* [The task]:
Reproduce only the lines that run from the line containing "index pip: (153, 139)" to the end of the entries below, exactly as they stand.

════════════════════

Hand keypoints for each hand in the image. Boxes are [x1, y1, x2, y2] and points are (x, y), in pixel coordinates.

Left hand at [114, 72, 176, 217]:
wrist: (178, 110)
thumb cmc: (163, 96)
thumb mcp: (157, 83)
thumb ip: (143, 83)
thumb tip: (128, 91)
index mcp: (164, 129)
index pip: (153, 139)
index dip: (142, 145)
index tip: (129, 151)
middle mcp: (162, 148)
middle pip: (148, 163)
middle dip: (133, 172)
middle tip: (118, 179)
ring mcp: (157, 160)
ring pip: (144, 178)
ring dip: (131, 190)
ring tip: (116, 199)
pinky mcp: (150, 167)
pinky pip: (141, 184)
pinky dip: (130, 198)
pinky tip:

════════════════════

* [Task response]:
index pip: (153, 139)
index dip: (142, 145)
index tip: (129, 151)
middle mcp: (162, 148)
middle pip: (148, 163)
middle dip: (133, 172)
middle tip: (118, 179)
ring mcp: (157, 160)
ring pip: (144, 178)
ring dip: (131, 190)
ring tip: (116, 199)
pinky mcp: (150, 167)
pinky pip: (141, 184)
pinky dip: (130, 198)
pinky tip:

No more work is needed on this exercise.